Start
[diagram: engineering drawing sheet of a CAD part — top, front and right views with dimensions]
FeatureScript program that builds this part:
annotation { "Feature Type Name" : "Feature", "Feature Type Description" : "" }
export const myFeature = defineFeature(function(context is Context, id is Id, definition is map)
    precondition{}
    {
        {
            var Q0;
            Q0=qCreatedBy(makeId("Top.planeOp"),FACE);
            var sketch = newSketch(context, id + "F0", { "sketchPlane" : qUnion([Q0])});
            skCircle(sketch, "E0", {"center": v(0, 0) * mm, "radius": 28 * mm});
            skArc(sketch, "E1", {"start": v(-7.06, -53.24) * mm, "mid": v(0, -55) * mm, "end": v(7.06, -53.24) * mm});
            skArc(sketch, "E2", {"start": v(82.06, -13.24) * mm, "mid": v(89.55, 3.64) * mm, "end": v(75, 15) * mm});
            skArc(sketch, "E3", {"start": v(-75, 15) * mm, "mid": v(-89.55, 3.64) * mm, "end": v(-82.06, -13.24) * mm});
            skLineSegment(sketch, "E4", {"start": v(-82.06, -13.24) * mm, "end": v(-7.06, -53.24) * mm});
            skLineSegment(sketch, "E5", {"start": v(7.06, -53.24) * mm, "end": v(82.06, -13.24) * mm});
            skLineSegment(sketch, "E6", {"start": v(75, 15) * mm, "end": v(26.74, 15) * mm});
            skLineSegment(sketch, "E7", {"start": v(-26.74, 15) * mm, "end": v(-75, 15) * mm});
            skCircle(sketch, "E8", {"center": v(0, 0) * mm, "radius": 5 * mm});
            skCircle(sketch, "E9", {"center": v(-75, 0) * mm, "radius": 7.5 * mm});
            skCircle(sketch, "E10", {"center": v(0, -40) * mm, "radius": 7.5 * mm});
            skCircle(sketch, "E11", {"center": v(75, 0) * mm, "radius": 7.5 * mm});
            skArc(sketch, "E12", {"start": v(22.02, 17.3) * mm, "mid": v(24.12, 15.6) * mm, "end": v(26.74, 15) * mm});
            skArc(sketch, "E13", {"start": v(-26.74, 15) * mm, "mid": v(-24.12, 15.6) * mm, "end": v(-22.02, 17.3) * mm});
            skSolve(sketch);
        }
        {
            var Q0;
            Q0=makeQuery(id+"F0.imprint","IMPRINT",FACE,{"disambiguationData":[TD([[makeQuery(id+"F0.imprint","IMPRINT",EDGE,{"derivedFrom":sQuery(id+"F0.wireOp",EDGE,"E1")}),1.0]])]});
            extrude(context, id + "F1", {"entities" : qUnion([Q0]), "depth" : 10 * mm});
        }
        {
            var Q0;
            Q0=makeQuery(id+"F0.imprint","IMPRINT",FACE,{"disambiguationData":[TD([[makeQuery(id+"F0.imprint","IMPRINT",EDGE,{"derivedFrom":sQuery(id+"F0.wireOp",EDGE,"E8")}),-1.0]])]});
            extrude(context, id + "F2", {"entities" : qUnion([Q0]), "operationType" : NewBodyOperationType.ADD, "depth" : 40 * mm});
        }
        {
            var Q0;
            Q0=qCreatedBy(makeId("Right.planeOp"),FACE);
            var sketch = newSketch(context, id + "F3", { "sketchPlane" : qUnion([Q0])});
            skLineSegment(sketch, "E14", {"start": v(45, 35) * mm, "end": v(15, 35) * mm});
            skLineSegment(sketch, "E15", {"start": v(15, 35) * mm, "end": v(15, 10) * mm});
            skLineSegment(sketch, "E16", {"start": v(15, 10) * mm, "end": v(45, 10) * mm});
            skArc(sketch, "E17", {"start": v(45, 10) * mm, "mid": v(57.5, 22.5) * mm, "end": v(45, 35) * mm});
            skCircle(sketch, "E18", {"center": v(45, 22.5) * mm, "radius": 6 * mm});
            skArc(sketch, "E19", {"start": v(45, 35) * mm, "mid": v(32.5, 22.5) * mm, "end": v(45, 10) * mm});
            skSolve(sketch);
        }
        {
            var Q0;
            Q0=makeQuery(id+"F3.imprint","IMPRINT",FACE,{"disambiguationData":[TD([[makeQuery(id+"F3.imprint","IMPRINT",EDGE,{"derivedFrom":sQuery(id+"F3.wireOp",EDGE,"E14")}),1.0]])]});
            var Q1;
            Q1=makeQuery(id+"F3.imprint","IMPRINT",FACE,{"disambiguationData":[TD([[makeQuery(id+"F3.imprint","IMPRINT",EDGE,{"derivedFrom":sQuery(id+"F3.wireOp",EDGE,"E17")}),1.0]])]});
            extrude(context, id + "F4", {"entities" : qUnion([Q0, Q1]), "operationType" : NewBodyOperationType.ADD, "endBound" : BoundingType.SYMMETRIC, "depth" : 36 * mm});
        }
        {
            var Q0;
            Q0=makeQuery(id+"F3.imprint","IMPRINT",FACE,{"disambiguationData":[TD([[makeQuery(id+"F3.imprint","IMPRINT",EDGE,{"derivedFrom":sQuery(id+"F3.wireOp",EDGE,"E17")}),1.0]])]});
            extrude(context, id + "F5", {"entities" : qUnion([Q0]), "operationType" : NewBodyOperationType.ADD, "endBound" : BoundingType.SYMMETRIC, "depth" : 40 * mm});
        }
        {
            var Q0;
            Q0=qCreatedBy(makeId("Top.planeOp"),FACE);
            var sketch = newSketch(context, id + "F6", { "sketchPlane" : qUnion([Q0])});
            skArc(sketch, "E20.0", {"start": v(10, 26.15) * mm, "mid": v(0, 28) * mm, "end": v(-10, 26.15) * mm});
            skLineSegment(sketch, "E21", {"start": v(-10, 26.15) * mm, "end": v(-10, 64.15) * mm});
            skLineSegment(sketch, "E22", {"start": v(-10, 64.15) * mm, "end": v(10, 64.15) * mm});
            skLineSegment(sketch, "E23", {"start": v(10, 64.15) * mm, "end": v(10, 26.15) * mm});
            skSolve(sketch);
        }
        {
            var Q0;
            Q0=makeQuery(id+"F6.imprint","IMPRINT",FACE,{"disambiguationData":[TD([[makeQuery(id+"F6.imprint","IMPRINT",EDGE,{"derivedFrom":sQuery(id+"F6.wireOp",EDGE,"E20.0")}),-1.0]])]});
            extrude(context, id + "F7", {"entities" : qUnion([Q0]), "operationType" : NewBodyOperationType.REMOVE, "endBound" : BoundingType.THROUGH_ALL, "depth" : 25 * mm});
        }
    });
End
> [WHAT YOU ARE ASKED TO DO]: Copy out each line of the data above that contains the word "part".

> [RESPONSE FOR THIS EXERCISE]:
[diagram: engineering drawing sheet of a CAD part — top, front and right views with dimensions]
FeatureScript program that builds this part:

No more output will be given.